BEGIN Source information

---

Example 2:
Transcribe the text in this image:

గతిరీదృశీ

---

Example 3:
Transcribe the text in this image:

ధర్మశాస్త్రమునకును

END Source information

**Activity:** Each record must be reproduced exactly, with nothing missing.

**Exercise solution:**
---

Example 2:
Transcribe the text in this image:

గతిరీదృశీ

---

Example 3:
Transcribe the text in this image:

ధర్మశాస్త్రమునకును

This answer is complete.